[Data records]
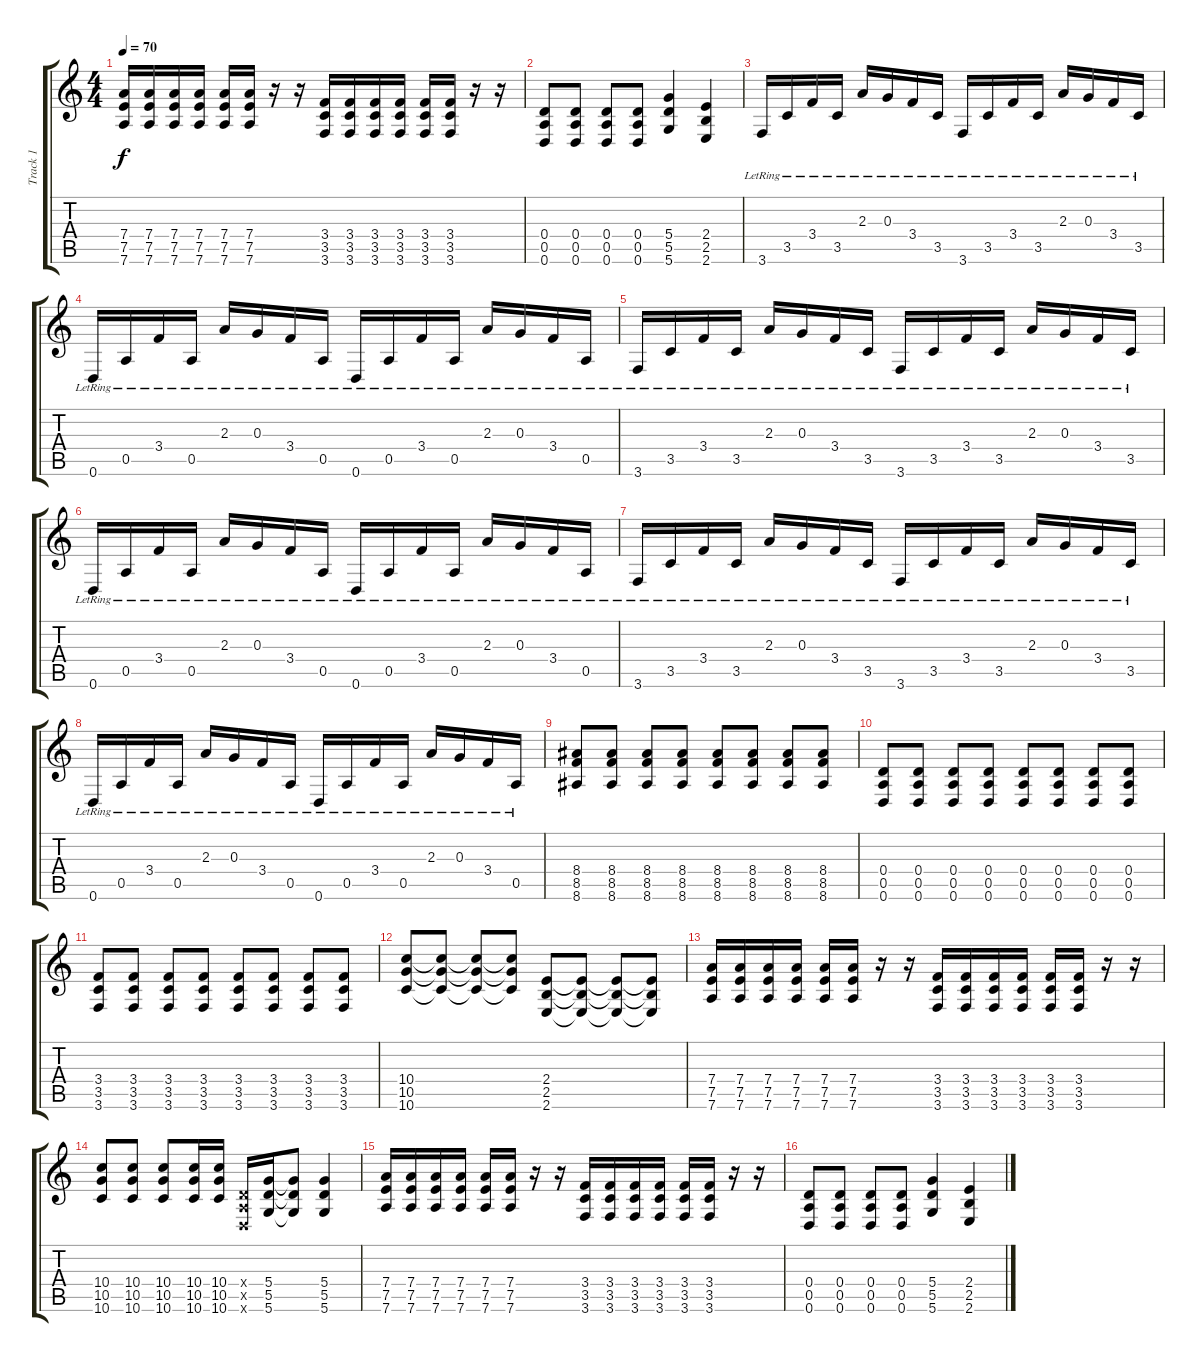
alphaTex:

\track ("Track 1" "Track 1") {instrument electricguitarclean}
\staff {score tabs}
\tuning (E4 B3 G3 D3 A2 D2) {hide}
\ts (4 4)
\tempo 70
\clef g2
\ks c
(7.4 7.5 7.6).16{dy f instrument distortionguitar} (7.4 7.5 7.6).16 (7.4 7.5 7.6).16 (7.4 7.5 7.6).16 (7.4 7.5 7.6).16 (7.4 7.5 7.6).16 r.16 r.16 (3.4 3.5 3.6).16 (3.4 3.5 3.6).16 (3.4 3.5 3.6).16 (3.4 3.5 3.6).16 (3.4 3.5 3.6).16 (3.4 3.5 3.6).16 r.16 r.16 |
(0.4 0.5 0.6).8 (0.4 0.5 0.6).8 (0.4 0.5 0.6).8 (0.4 0.5 0.6).8 (5.4 5.5 5.6).4 (2.4 2.5 2.6).4 |
3.6{lr}.16{instrument electricguitarclean} 3.5{lr}.16 3.4{lr}.16 3.5{lr}.16 2.3{lr}.16 0.3{lr}.16 3.4{lr}.16 3.5{lr}.16 3.6{lr}.16 3.5{lr}.16 3.4{lr}.16 3.5{lr}.16 2.3{lr}.16 0.3{lr}.16 3.4{lr}.16 3.5{lr}.16 |
0.6{lr}.16 0.5{lr}.16 3.4{lr}.16 0.5{lr}.16 2.3{lr}.16 0.3{lr}.16 3.4{lr}.16 0.5{lr}.16 0.6{lr}.16 0.5{lr}.16 3.4{lr}.16 0.5{lr}.16 2.3{lr}.16 0.3{lr}.16 3.4{lr}.16 0.5{lr}.16 |
3.6{lr}.16 3.5{lr}.16 3.4{lr}.16 3.5{lr}.16 2.3{lr}.16 0.3{lr}.16 3.4{lr}.16 3.5{lr}.16 3.6{lr}.16 3.5{lr}.16 3.4{lr}.16 3.5{lr}.16 2.3{lr}.16 0.3{lr}.16 3.4{lr}.16 3.5{lr}.16 |
0.6{lr}.16 0.5{lr}.16 3.4{lr}.16 0.5{lr}.16 2.3{lr}.16 0.3{lr}.16 3.4{lr}.16 0.5{lr}.16 0.6{lr}.16 0.5{lr}.16 3.4{lr}.16 0.5{lr}.16 2.3{lr}.16 0.3{lr}.16 3.4{lr}.16 0.5{lr}.16 |
3.6{lr}.16 3.5{lr}.16 3.4{lr}.16 3.5{lr}.16 2.3{lr}.16 0.3{lr}.16 3.4{lr}.16 3.5{lr}.16 3.6{lr}.16 3.5{lr}.16 3.4{lr}.16 3.5{lr}.16 2.3{lr}.16 0.3{lr}.16 3.4{lr}.16 3.5{lr}.16 |
0.6{lr}.16 0.5{lr}.16 3.4{lr}.16 0.5{lr}.16 2.3{lr}.16 0.3{lr}.16 3.4{lr}.16 0.5{lr}.16 0.6{lr}.16 0.5{lr}.16 3.4{lr}.16 0.5{lr}.16 2.3{lr}.16 0.3{lr}.16 3.4{lr}.16 0.5{lr}.16 |
(8.4 8.5 8.6).8{instrument distortionguitar} (8.4 8.5 8.6).8 (8.4 8.5 8.6).8 (8.4 8.5 8.6).8 (8.4 8.5 8.6).8 (8.4 8.5 8.6).8 (8.4 8.5 8.6).8 (8.4 8.5 8.6).8 |
(0.4 0.5 0.6).8{instrument overdrivenguitar} (0.4 0.5 0.6).8 (0.4 0.5 0.6).8 (0.4 0.5 0.6).8 (0.4 0.5 0.6).8 (0.4 0.5 0.6).8 (0.4 0.5 0.6).8 (0.4 0.5 0.6).8 |
(3.4 3.5 3.6).8{instrument overdrivenguitar} (3.4 3.5 3.6).8 (3.4 3.5 3.6).8 (3.4 3.5 3.6).8 (3.4 3.5 3.6).8 (3.4 3.5 3.6).8 (3.4 3.5 3.6).8 (3.4 3.5 3.6).8 |
(10.4 10.5 10.6).8{instrument overdrivenguitar} (10.4{t} 10.5{t} 10.6{t}).8 (10.4{t} 10.5{t} 10.6{t}).8 (10.4{t} 10.5{t} 10.6{t}).8 (2.4 2.5 2.6).8 (2.4{t} 2.5{t} 2.6{t}).8 (2.4{t} 2.5{t} 2.6{t}).8 (2.4{t} 2.5{t} 2.6{t}).8 |
(7.4 7.5 7.6).16{instrument distortionguitar} (7.4 7.5 7.6).16 (7.4 7.5 7.6).16 (7.4 7.5 7.6).16 (7.4 7.5 7.6).16 (7.4 7.5 7.6).16 r.16 r.16 (3.4 3.5 3.6).16 (3.4 3.5 3.6).16 (3.4 3.5 3.6).16 (3.4 3.5 3.6).16 (3.4 3.5 3.6).16 (3.4 3.5 3.6).16 r.16 r.16 |
(10.4 10.5 10.6).8 (10.4 10.5 10.6).8 (10.4 10.5 10.6).8 (10.4 10.5 10.6).16 (10.4 10.5 10.6).16 (0.4{x} 0.5{x} 0.6{x}).16 (5.4 5.5 5.6).16 (5.4{t} 5.5{t} 5.6{t}).8 (5.4 5.5 5.6).4 |
(7.4 7.5 7.6).16{instrument distortionguitar} (7.4 7.5 7.6).16 (7.4 7.5 7.6).16 (7.4 7.5 7.6).16 (7.4 7.5 7.6).16 (7.4 7.5 7.6).16 r.16 r.16 (3.4 3.5 3.6).16 (3.4 3.5 3.6).16 (3.4 3.5 3.6).16 (3.4 3.5 3.6).16 (3.4 3.5 3.6).16 (3.4 3.5 3.6).16 r.16 r.16 |
(0.4 0.5 0.6).8 (0.4 0.5 0.6).8 (0.4 0.5 0.6).8 (0.4 0.5 0.6).8 (5.4 5.5 5.6).4 (2.4 2.5 2.6).4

**Direction**
Return every line above that contains the string "electricguitarclean".

**The response**
\track ("Track 1" "Track 1") {instrument electricguitarclean}
3.6{lr}.16{instrument electricguitarclean} 3.5{lr}.16 3.4{lr}.16 3.5{lr}.16 2.3{lr}.16 0.3{lr}.16 3.4{lr}.16 3.5{lr}.16 3.6{lr}.16 3.5{lr}.16 3.4{lr}.16 3.5{lr}.16 2.3{lr}.16 0.3{lr}.16 3.4{lr}.16 3.5{lr}.16 |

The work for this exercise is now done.